RECORDED DATA -
Segment Open

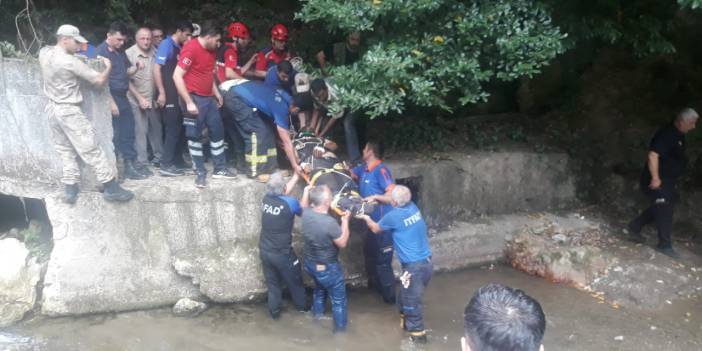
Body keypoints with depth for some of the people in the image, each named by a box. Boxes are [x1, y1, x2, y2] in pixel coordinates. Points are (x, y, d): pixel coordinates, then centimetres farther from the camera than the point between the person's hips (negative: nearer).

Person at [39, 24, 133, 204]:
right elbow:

Segment Closed

ACTIVITY - Apart from the pictures, every line of the data above should be given again exactly.

RESPONSE TO THIS EXERCISE -
Body keypoints with depth for some of the people in the image, each named by a box. Boxes are [x1, y1, x2, y2] in pixel coordinates. Points are (x, y, d): pixel coordinates, then centimetres farther from the camera than the point between the person's hips (negative: nearer).

Person at [39, 24, 133, 204]:
right elbow:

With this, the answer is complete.